Fundamentação e o papel do relator
O substitutivo apresentado por Cid Gomes busca equilibrar o compromisso com a descarbonização e a viabilidade econômica dos projetos de infraestrutura. Ao ampliar o conceito para fontes de baixa emissão, o legislador alinha o texto a padrões internacionais de transição, onde o gás natural atua como combustível de transição. A matéria segue agora para sanção presidencial, onde poderá ser convertida em lei ordinária.
Impactos práticos para a advocacia e o setor energético
- Segurança Jurídica: A nova definição reduz a margem para questionamentos judiciais sobre a elegibilidade de projetos de gás natural em editais de energia.

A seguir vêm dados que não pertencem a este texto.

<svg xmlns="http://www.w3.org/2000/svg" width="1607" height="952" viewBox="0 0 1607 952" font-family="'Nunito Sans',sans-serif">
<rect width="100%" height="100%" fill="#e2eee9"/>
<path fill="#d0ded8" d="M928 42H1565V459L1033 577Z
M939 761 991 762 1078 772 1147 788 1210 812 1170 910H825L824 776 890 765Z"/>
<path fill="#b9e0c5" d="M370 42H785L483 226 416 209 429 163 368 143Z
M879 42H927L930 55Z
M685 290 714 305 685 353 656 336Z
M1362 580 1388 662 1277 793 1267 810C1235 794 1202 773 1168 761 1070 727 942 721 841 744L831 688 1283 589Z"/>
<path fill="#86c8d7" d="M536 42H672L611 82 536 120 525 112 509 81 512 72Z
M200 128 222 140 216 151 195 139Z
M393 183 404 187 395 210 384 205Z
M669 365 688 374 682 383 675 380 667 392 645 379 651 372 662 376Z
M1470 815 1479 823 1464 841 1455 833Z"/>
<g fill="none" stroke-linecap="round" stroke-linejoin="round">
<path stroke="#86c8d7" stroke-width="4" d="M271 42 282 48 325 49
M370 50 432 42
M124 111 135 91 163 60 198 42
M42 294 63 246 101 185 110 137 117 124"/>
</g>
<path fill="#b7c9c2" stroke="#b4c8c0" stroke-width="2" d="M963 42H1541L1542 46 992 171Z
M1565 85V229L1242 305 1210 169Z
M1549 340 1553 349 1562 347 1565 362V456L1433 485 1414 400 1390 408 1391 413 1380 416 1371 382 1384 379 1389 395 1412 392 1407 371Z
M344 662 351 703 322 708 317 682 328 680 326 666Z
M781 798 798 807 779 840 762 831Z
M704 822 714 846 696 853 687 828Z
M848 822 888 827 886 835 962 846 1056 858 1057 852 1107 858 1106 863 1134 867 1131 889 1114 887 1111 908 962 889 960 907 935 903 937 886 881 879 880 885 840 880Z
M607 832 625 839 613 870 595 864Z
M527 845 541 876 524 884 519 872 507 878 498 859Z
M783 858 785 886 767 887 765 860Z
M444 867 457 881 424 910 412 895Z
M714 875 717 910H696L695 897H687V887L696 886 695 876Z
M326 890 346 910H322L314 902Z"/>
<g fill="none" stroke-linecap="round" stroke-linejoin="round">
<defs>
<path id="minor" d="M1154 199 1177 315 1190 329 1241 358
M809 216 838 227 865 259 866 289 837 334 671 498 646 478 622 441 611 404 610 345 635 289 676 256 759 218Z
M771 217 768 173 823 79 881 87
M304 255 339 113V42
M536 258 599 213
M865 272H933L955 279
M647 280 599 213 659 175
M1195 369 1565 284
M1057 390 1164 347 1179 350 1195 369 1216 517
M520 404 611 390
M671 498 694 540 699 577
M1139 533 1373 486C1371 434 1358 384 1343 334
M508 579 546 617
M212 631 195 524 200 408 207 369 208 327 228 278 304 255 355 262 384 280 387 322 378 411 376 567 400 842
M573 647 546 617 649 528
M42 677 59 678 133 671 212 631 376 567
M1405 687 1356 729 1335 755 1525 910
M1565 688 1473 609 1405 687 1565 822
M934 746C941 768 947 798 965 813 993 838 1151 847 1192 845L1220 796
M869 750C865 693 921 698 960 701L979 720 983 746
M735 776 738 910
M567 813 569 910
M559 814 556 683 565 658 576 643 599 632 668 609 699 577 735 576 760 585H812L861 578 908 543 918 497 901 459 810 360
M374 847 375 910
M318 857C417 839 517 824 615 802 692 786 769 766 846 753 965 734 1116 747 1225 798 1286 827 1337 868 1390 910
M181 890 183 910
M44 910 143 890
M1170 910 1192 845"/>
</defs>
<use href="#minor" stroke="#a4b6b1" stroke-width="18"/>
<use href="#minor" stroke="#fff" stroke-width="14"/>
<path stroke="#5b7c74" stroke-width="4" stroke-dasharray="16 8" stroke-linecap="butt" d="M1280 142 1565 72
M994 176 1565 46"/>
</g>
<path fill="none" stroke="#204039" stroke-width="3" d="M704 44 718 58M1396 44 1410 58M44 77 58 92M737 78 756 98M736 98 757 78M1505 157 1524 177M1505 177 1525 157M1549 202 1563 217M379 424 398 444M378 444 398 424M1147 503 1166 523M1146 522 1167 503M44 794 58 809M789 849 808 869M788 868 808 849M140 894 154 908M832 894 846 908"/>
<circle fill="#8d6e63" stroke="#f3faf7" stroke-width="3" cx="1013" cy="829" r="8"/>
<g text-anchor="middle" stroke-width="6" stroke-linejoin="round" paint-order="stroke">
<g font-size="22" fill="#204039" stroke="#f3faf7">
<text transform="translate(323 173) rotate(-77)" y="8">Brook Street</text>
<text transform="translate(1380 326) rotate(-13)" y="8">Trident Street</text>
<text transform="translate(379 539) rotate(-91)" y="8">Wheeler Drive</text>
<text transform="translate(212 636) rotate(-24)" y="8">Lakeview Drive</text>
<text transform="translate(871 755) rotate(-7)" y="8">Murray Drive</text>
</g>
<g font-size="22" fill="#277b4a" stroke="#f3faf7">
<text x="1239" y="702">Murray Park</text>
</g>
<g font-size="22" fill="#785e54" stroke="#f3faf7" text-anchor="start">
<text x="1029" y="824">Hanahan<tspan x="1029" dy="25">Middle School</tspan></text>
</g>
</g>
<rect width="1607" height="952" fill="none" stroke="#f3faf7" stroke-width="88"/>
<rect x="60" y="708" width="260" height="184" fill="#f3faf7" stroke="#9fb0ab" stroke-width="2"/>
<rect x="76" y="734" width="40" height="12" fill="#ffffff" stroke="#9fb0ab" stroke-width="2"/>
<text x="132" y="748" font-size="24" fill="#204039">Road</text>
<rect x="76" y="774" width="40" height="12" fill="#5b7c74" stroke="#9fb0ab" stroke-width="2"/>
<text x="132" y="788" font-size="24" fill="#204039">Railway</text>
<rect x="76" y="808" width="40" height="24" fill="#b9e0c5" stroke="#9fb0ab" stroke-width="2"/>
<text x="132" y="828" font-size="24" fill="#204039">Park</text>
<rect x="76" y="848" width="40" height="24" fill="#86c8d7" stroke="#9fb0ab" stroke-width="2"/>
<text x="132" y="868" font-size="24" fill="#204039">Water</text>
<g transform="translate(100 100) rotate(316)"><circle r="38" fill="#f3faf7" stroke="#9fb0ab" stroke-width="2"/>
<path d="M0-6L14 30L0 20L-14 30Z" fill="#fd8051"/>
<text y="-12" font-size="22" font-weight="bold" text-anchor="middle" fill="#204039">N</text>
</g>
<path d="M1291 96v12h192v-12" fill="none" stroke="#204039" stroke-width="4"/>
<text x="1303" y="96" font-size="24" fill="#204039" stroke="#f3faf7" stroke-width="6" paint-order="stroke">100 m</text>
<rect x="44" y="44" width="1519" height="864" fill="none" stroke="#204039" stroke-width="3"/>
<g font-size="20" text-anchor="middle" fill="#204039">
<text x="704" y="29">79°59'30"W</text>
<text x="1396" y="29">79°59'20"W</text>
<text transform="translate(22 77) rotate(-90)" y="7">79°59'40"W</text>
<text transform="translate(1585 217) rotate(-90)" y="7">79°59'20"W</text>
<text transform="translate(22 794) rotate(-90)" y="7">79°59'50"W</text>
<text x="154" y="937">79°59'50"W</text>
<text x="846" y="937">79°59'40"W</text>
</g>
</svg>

- Novas Teses: Escritórios especializados em Direito Ambiental e Regulatório devem revisar contratos de concessão e licenciamento à luz da nova classificação.
- Planejamento Estratégico: Empresas do setor de energia podem reavaliar investimentos em usinas térmicas a gás, agora amparadas pela nova nomenclatura legal.
- Compliance Ambiental: Advogados deverão monitorar as futuras regulamentações infralegais que definirão os limites técnicos para o que se considera “baixa emissão”.